The cartridge's original 200-grain bullet had a flat nose. A more pointed nose bullet was later used, in order to decrease aerodynamic drag and increase range. Even so, it still achieved a ballistic coefficient of only 0.153, which reflects very poor long range capabilities. The .44 Henry is a large and slow bullet, giving poor external ballistics and a great deal of ballistic drop during its trajectory, making hitting a target past 200 yards almost impossible for the average shooter. Modern comparisons to the .44 Henry rifle's ballistics would include such large-bore handgun cartridges as the 200gr .45 ACP, and 200gr .44 Special. Due to the vast advances in propellant and metallurgy technology, these latter can nearly achieve the Henry Rifle's velocity from a handgun, and don't even require the long barrel of a rifle to give equivalent velocity. By modern standards, the resulting effective range for the .44 Henry fired from a rifle on military targets or small medium game would be well under 100 yards. However, when it was introduced in 1860, standards such as "effective range" to ensure a humane kill and a hit in a vital area were far more lax, and most hunters were accustomed to hunting game at short ranges in any case. Such performance was not unusual or remarkable, and the idea of weapons capable of engaging a target at hundreds of yards was generally reserved for dedicated, long-barreled target rifles and trained shooters. A .44 Henry isn't particularly less accurate than a muzzleloading Springfield carbine; a longer-barreled Springfield rifle musket could theoretically hit at ranges of up to 300 yd (270 m), but such performance was rarely within the ability of the average soldier, and was generally achieved only by designated "sharpshooters". For a typical infantry or cavalry soldier, or hunter, a rifle accurate at 100 yd (91 m) was sufficient. The ability to fire 16 rounds before reloading made the Henry's lack of long range capability even less of an issue.

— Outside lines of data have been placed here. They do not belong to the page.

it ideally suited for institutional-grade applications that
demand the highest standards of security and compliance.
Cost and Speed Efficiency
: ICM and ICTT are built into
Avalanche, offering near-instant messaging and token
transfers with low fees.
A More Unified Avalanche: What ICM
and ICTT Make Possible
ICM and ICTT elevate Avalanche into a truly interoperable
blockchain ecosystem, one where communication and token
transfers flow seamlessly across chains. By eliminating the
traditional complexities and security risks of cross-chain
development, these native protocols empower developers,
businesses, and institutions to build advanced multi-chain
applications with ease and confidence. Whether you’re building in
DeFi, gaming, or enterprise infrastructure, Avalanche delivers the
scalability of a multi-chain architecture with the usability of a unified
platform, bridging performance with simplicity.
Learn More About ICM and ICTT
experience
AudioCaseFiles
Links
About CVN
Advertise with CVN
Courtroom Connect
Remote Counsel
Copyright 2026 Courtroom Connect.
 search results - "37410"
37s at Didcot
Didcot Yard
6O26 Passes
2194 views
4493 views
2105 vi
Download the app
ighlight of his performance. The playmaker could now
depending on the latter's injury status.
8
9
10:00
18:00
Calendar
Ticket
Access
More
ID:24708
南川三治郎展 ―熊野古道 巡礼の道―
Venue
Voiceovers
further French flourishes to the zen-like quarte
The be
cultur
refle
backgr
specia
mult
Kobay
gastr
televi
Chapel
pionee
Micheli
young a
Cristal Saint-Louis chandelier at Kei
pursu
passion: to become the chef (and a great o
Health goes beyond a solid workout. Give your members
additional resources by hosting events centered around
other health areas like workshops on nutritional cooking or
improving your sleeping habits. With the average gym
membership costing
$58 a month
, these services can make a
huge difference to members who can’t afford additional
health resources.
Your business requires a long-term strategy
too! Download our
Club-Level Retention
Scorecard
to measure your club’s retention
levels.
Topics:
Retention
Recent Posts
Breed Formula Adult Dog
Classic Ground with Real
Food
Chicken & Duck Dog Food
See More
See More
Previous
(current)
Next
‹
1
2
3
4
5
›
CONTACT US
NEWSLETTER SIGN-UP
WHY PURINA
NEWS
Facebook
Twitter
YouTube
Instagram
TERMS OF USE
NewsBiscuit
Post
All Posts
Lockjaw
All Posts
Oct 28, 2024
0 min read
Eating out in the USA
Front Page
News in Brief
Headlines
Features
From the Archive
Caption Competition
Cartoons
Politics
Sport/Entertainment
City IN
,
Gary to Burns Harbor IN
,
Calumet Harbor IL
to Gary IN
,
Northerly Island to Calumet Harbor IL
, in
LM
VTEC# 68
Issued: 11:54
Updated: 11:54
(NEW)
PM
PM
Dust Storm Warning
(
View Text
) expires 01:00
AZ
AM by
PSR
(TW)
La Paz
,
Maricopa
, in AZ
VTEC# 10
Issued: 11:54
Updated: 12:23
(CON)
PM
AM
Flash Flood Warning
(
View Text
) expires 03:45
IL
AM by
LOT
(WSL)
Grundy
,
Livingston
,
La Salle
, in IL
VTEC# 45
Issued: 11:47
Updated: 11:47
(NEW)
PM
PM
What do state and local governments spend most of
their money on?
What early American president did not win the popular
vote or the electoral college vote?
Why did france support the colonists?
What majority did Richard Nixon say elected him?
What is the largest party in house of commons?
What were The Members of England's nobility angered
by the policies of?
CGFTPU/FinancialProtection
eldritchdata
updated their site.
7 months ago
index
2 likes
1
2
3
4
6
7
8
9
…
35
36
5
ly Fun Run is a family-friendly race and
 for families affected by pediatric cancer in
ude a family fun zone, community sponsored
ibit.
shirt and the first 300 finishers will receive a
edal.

The .44 Henry cartridge was used most notably in the Henry Model 1860 repeating rifle. This rifle was first used in the American Civil War, mainly by Union cavalry troops, although only in very limited numbers. It was also used by the very few Confederate troops who managed to capture one of these rifles along with a supply of ammunition, which was impossible to find in the Confederate south.
After the Civil War, the Henry cartridge was used in the Winchester Model 1866 rifles during the Russo-Turkish War (1877-1878) by the Turkish Troops and in the Franco-Prussian War 1870/71 by the French.
In civilian models, Winchester Model 1866 rifles and carbines, Smith & Wesson No. 3 Revolvers, Colt Model 1860 Army Long Cylinder Conversion and the Colt Model 1871-72 “Open Top” revolvers were available in .44 Henry. From 1875 until 1880, Colt produced Model 1873 Single Action Armys in .44 Henry to accommodate owners of Henry Model 1860 and Winchester Model 1866 rifles and carbines.
The cartridge cases were originally made from copper, and later brass. The cartridge was still commercially made into the 1930s.
The .44 Henry cartridge was perfected by George R. Stetson’s U.S. Patent 120403, assigned to the Winchester Repeating Arms Company on October 31, 1871. It has as its object the use of swaged and lubricated projectiles of greater perfection in shape.